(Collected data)
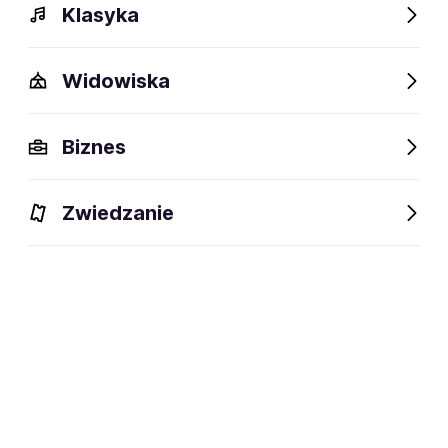
Klasyka
Widowiska
Biznes
Zwiedzanie
Bilety
Dlaczego warto?
O wydarzeniu
Artyści
BILETY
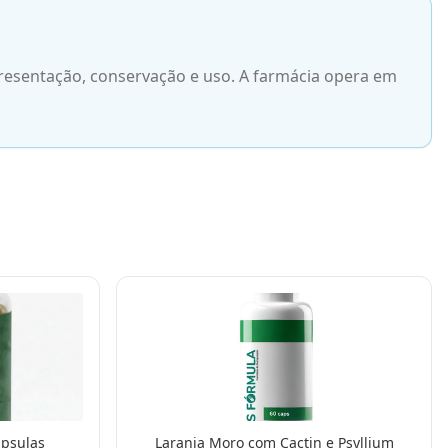
resentação, conservação e uso. A farmácia opera em
psulas
Laranja Moro com Cactin e Psyllium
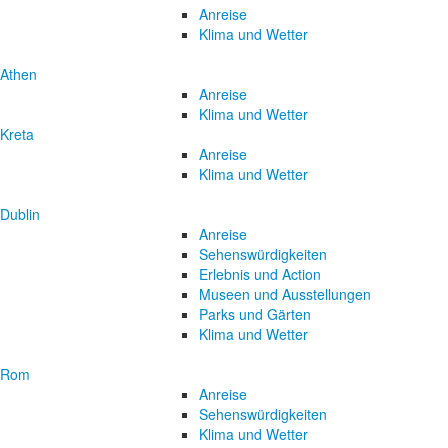
Anreise
Klima und Wetter
Athen
Anreise
Klima und Wetter
Kreta
Anreise
Klima und Wetter
Dublin
Anreise
Sehenswürdigkeiten
Erlebnis und Action
Museen und Ausstellungen
Parks und Gärten
Klima und Wetter
Rom
Anreise
Sehenswürdigkeiten
Klima und Wetter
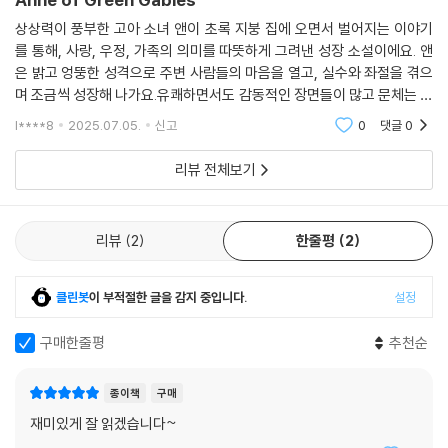
상상력이 풍부한 고아 소녀 앤이 초록 지붕 집에 오면서 벌어지는 이야기
를 통해, 사랑, 우정, 가족의 의미를 따뜻하게 그려낸 성장 소설이에요. 앤
은 밝고 엉뚱한 성격으로 주변 사람들의 마음을 열고, 실수와 좌절을 겪으
며 조금씩 성장해 나가요.유쾌하면서도 감동적인 장면들이 많고 문체는 풍
부하고 섬세하며, 자연과 감정을 표현하는 문장들이 인상 깊어요.
l****8
2025.07.05.
신고
0
댓글
0
리뷰 전체보기
리뷰
2
한줄평
2
클린봇
이 부적절한 글을 감지 중입니다.
설정
구매한줄평
추천순
종이책
구매
재미있게 잘 읽겠습니다~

**WORK INSTRUCTION**
No picture belongs in the copy. Print every entry above exactly as it stands.

**RESPONSE AREA**
Klasyka
Widowiska
Biznes
Zwiedzanie
Bilety
Dlaczego warto?
O wydarzeniu
Artyści
BILETY
resentação, conservação e uso. A farmácia opera em
psulas
Laranja Moro com Cactin e Psyllium
Anreise
Klima und Wetter
Athen
Anreise
Klima und Wetter
Kreta
Anreise
Klima und Wetter
Dublin
Anreise
Sehenswürdigkeiten
Erlebnis und Action
Museen und Ausstellungen
Parks und Gärten
Klima und Wetter
Rom
Anreise
Sehenswürdigkeiten
Klima und Wetter
상상력이 풍부한 고아 소녀 앤이 초록 지붕 집에 오면서 벌어지는 이야기
를 통해, 사랑, 우정, 가족의 의미를 따뜻하게 그려낸 성장 소설이에요. 앤
은 밝고 엉뚱한 성격으로 주변 사람들의 마음을 열고, 실수와 좌절을 겪으
며 조금씩 성장해 나가요.유쾌하면서도 감동적인 장면들이 많고 문체는 풍
부하고 섬세하며, 자연과 감정을 표현하는 문장들이 인상 깊어요.
l****8
2025.07.05.
신고
0
댓글
0
리뷰 전체보기
리뷰
2
한줄평
2
클린봇
이 부적절한 글을 감지 중입니다.
설정
구매한줄평
추천순
종이책
구매
재미있게 잘 읽겠습니다~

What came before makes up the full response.